=== TAREFA ===
Por favor, reproduza fielmente o trecho do texto sobre o personagem Igor entre "A construção narrativa" e "importante à narrativa.", inclusive.

O enredo apresenta o personagem-título Igor, um homem de 30 anos, gay, atleta universitário, morador de São Paulo, que se sente um fracassado e toma fortes remédios para depressão, e que está no meio de um pandemônio, já que o mundo sofre com uma chuva ininterrupta há vários dias. A capital paulista, portanto, está um caos. Mas a confusão maior reside justamente na cabeça do protagonista da história, que vive só em uma quitinete (no momento sem energia elétrica), com uma gata, tendo que lutar fortemente com os dois mundos. O exterior e o interior. Ele tem a estranha mania de estar sempre na companhia de um martelo de arremesso.

Aqui o leitor acompanha os recônditos de uma mente em ebulição, sempre em estado de perturbação. É uma conversa bastante íntima consigo mesmo, tocando em feridas reais. Lembranças de amores e relações passadas. É impressionante a densidade dos pensamentos, na maior parte carregada de ódio, de uma vida profissional deteriorada, voyeur de paixões não correspondidas, de relação conflituosa com a família, onde só a mãe é o seu exílio.

Igor é um homem em conflito permanente, que vai expressando todos os sentimentos de forma crua, em carne viva. Passando a vida à limpo. Sonhos e pesadelos fazendo parte do mesmo pacote. O narrador fala para a plateia invisível, que na verdade é uma multidão. Sobre as agruras da vida, de não saber se será (ou se já foi) amado.

“Quando o silêncio derrotou minha cabeça, e o quarto e os objetos somaram-se ao silêncio com tanta eloquência, todos me olhando, me dizendo para sair de casa, eu disse “ok, eu vou”.

É uma prosa autocorrosiva, autodestrutiva, mas de um incrível lirismo. Onde o leitor vai se embrenhando no tormento do personagem. Em constante busca por fraternidade. Igor é alguém que sai da cama tarde e não tem vontade de seguir. Mas que acaba seguindo o seu destino mesmo assim. O martelo de arremesso, por exemplo, pode representar justamente o peso, o carma, o fardo da sua existência fragmentada. O seu cordão umbilical.

A construção narrativa é muito potente, de forma a dar conta da confusão mental de Igor. É um desafio criar um solilóquio, dentro da técnica do fluxo de consciência, para representar a mente confusa de alguém. Porque o personagem precisa ter profundidade e muitas questões mal resolvidas para realmente sugerir o deslocamento real da existência. Em nenhum momento o personagem de Hugo Guimarães causa desinteresse, mesmo com a sucessão de situações, que se dividem entre os monólogos e os solilóquios. Na medida em que a loucura de Igor vai aumentando, e explosão se torna literariamente mais atraente. As reflexões e críticas ácidas sobre o que é ser gay no mundo de hoje, que não é muito diferente do de ontem, dá um tom importante à narrativa.

=== DADOS REGISTRADOS ===
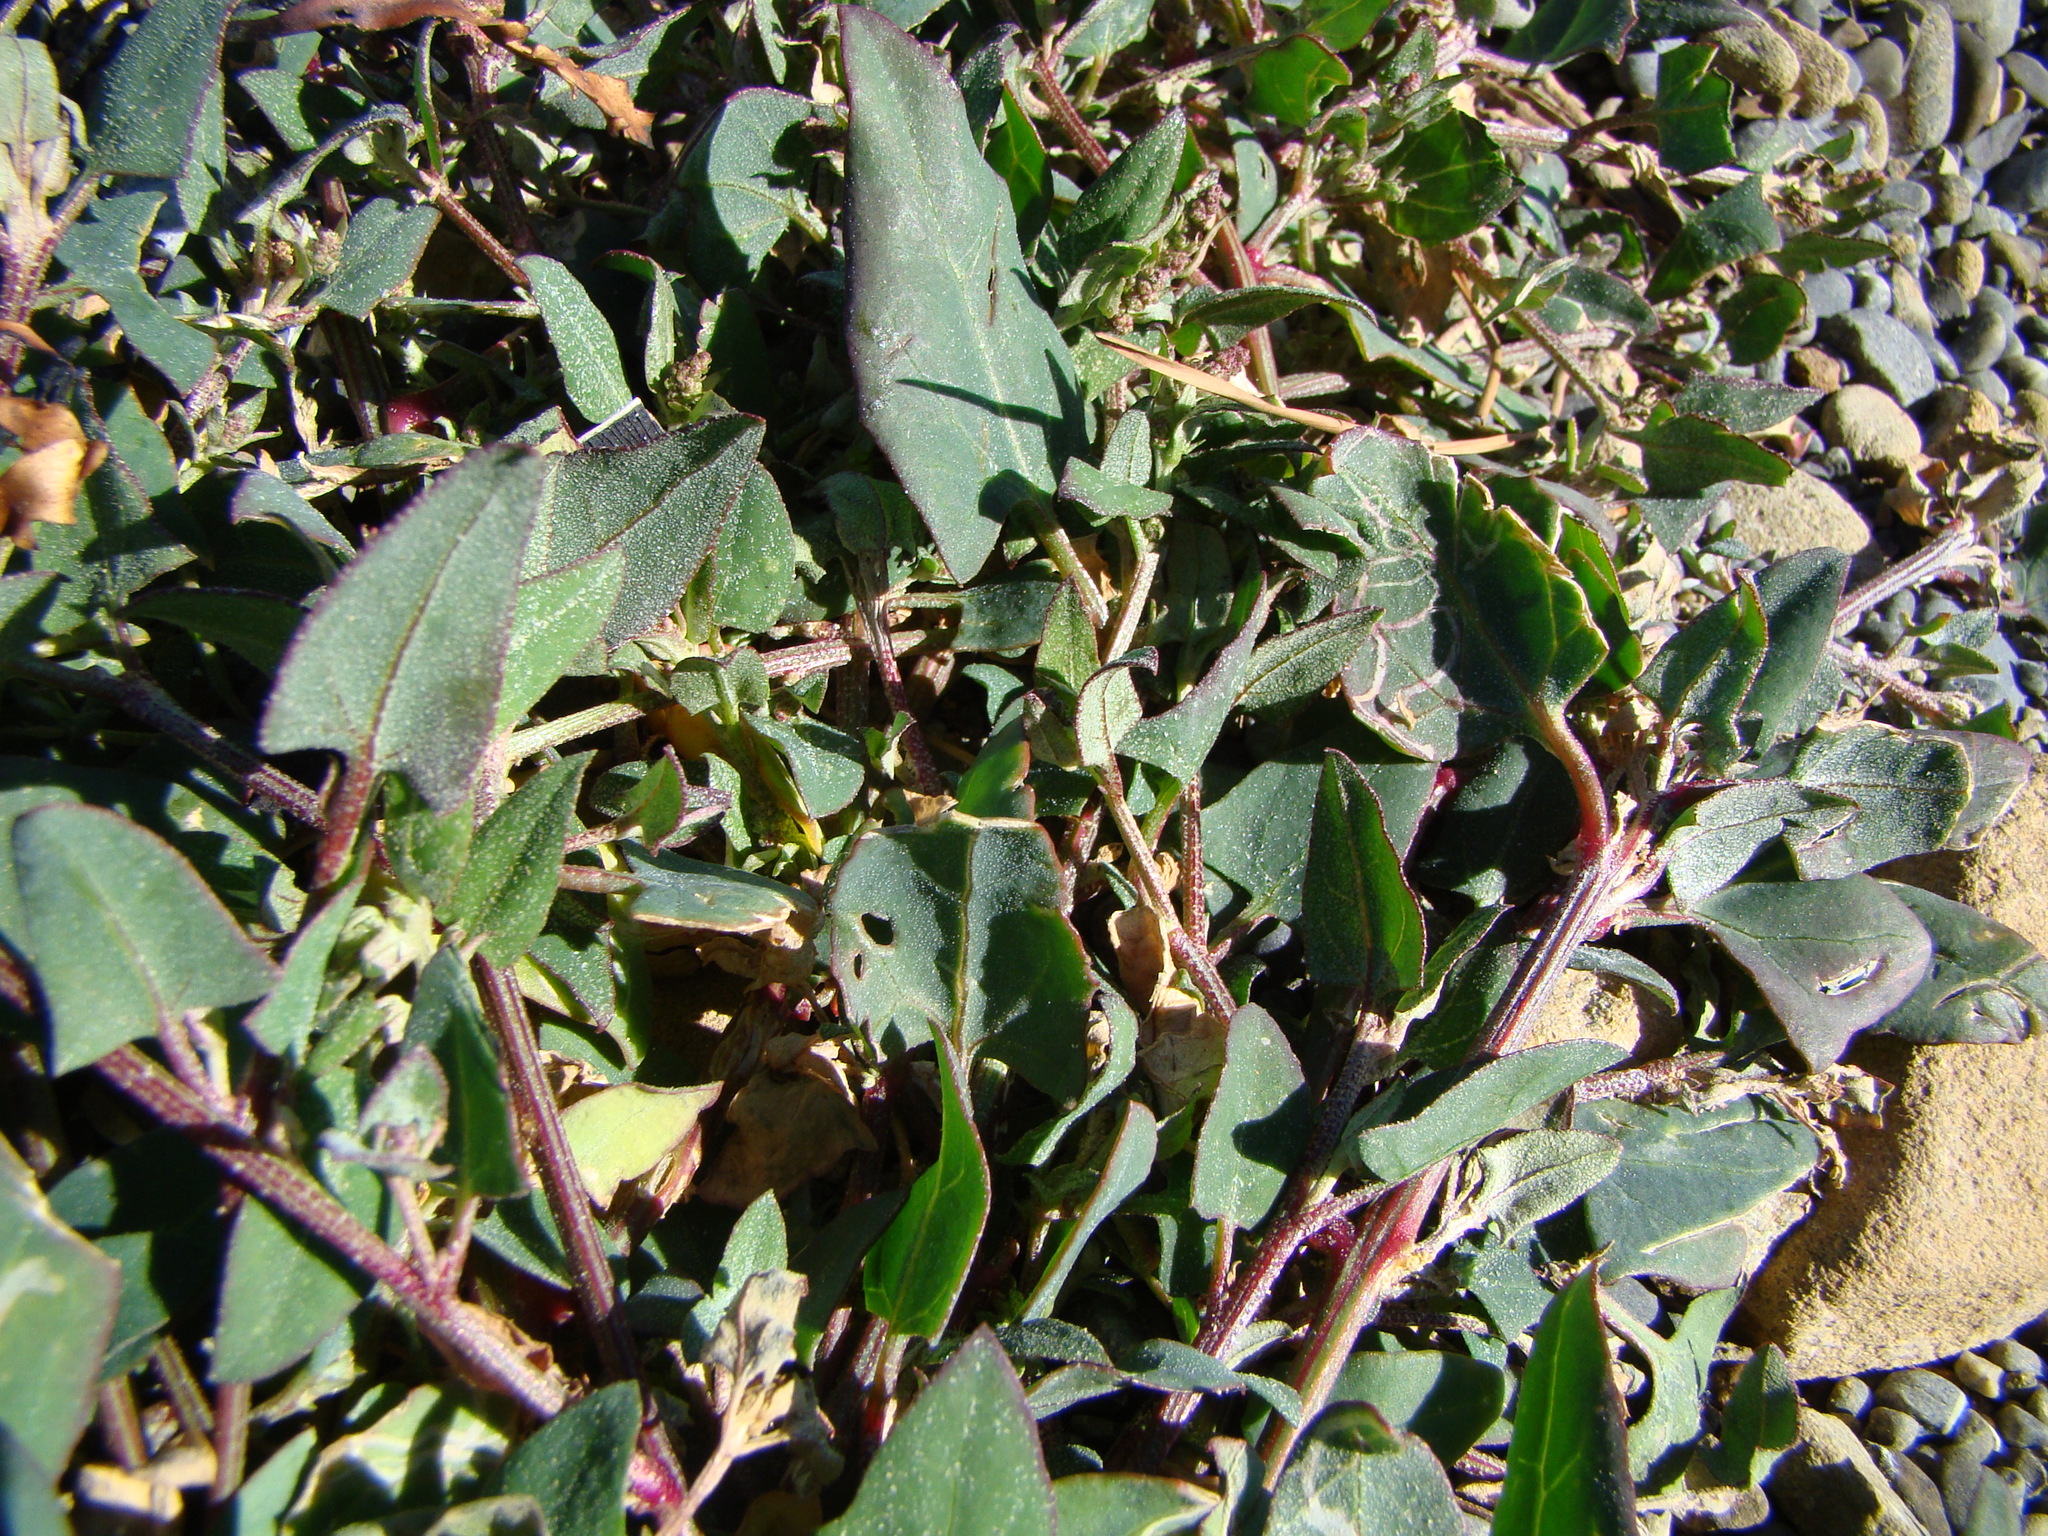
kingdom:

=== RESPOSTA ===
A construção narrativa é muito potente, de forma a dar conta da confusão mental de Igor. É um desafio criar um solilóquio, dentro da técnica do fluxo de consciência, para representar a mente confusa de alguém. Porque o personagem precisa ter profundidade e muitas questões mal resolvidas para realmente sugerir o deslocamento real da existência. Em nenhum momento o personagem de Hugo Guimarães causa desinteresse, mesmo com a sucessão de situações, que se dividem entre os monólogos e os solilóquios. Na medida em que a loucura de Igor vai aumentando, e explosão se torna literariamente mais atraente. As reflexões e críticas ácidas sobre o que é ser gay no mundo de hoje, que não é muito diferente do de ontem, dá um tom importante à narrativa.